Selektiver Vertrieb, und was er bewirkt
Viele Designhersteller verkaufen nicht an jeden. Sie wählen ihre Händler aus und knüpfen die Belieferung an Bedingungen: Ausstellungsfläche, Beratungsqualität, Auftreten der Marke. Dieses Modell heißt selektiver Vertrieb und ist im Möbelhandel verbreitet.
Preisbindung im engeren Sinn ist in der EU unzulässig, unverbindliche Preisempfehlungen sind es nicht. In der Praxis führt die Kombination aus wenigen Händlern, empfohlenen Preisen und der Möglichkeit, die Belieferung zu beenden, dazu, dass die Spanne zwischen den Anbietern schmal bleibt.
Für dich heißt das: Der Vergleich zwischen Händlern bringt bei diesen Marken wenig. Was sich vergleichen lässt, sind Lieferzeit, Aufbauservice und Rückgaberecht.
Wo es trotzdem günstiger wird
Ausstellungsstücke sind der häufigste Weg. Ein Sofa, das ein Jahr im Laden stand, wird abgegeben, wenn die Fläche gebraucht wird. Der Nachlass ist echt, das Stück aber gebraucht, und Rückgaberechte gelten dafür oft eingeschränkt.
Auslaufende Farben und Bezüge sind der zweite Weg. Wechselt ein Hersteller sein Stoffprogramm, verschwinden einzelne Varianten aus dem Sortiment, und was noch im Lager liegt, wird abverkauft.
Der dritte Weg ist die Zeit: Klassiker werden über Jahrzehnte unverändert gebaut.
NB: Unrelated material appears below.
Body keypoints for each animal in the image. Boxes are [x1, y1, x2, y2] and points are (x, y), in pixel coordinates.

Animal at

Wer nicht sofort kauft, verpasst nichts, weil das Modell in zwei Jahren dasselbe ist. Genau das unterscheidet diesen Bereich von Saisonware.
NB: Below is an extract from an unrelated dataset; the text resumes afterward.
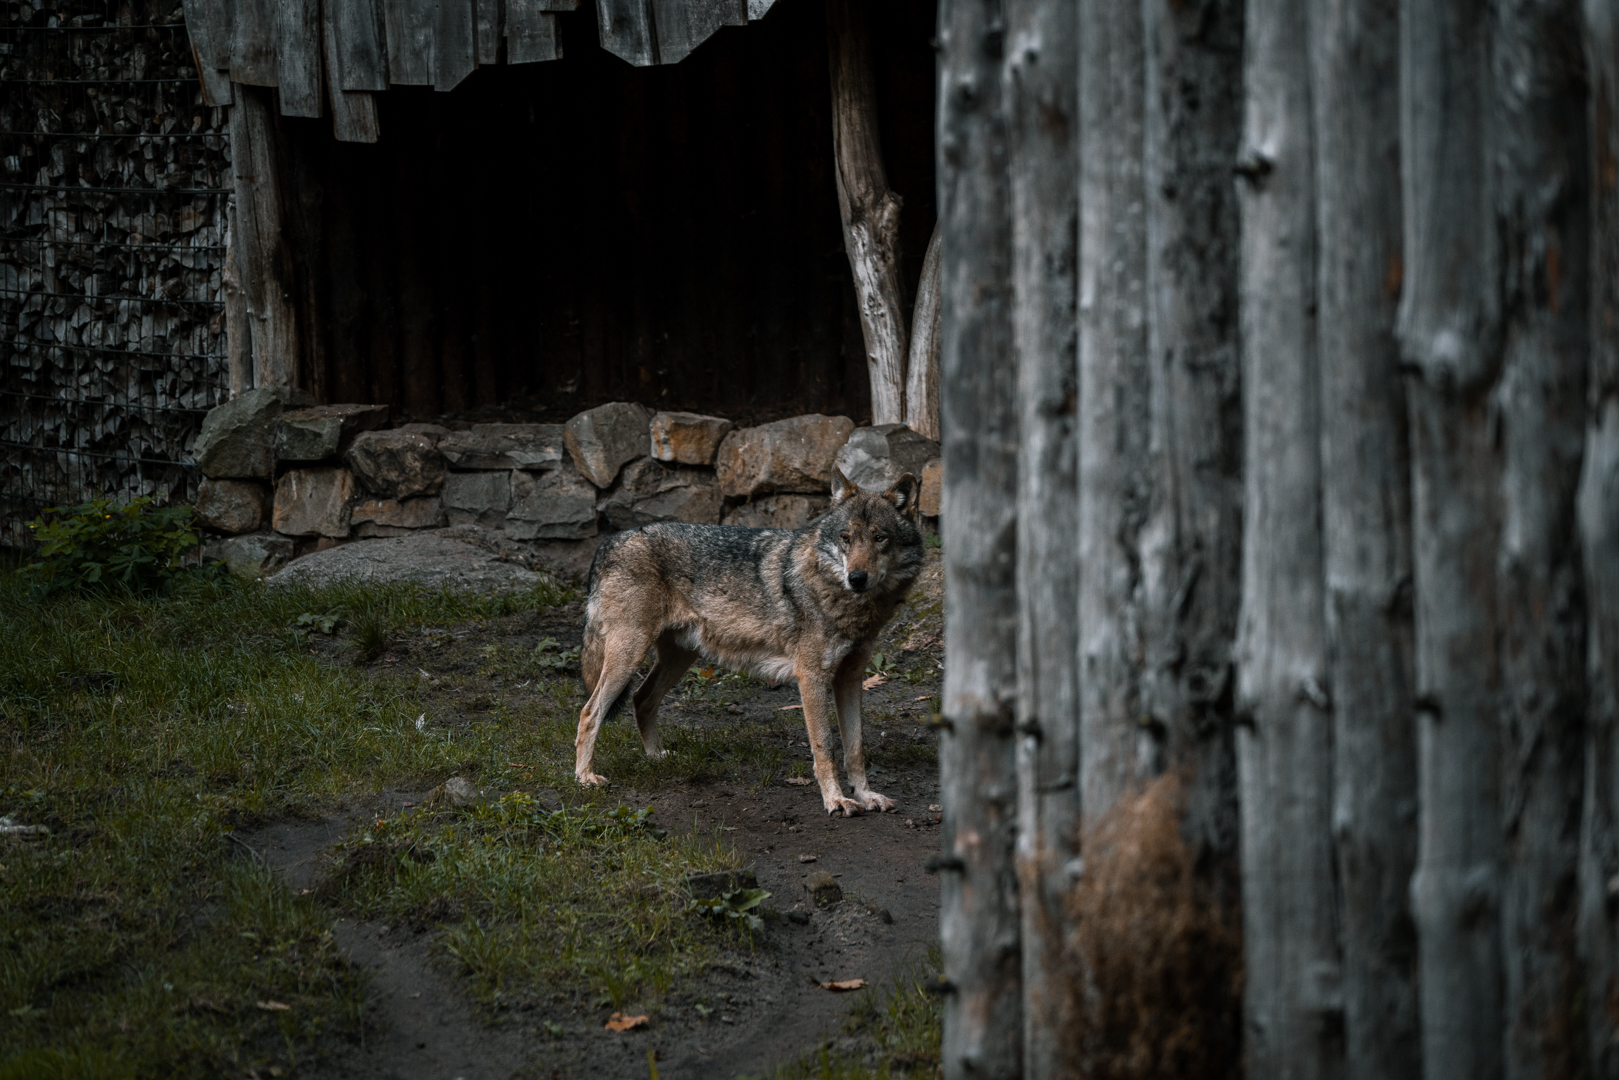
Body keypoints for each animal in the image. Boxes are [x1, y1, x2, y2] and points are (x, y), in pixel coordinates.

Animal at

Woran ein echter Nachlass hängt
| Ausstellungsstück | gebraucht, Rückgabe oft eingeschränkt |
| Auslaufende Farbe oder Bezug | neu, Auswahl begrenzt |
| Zweite Wahl | Mangel muss benannt sein |
| Normaler Handelsrabatt | selten und klein |
Was ein Streichpreis hier bedeutet
Weil die Preise dicht beieinanderliegen, fällt ein durchgestrichener Preis besonders auf. Er bezieht sich in diesem Bereich meist auf die unverbindliche Empfehlung des Herstellers, nicht auf einen Preis, den dieser Händler je verlangt hat.
Das ist zulässig, wenn es gekennzeichnet ist, sagt aber nichts über eine Ersparnis. Aussagekräftig ist nur der Vergleich mit dem Preis, den derselbe Anbieter zuvor verlangt hat.
Wir beobachten in diesem Bereich acht Angebote seit dem 30. August 2026. Die Reihe ist zu kurz für eine Aussage über Preisbewegungen; sobald sie 30 Tage umfasst, steht der Verlauf auf der Preisseite.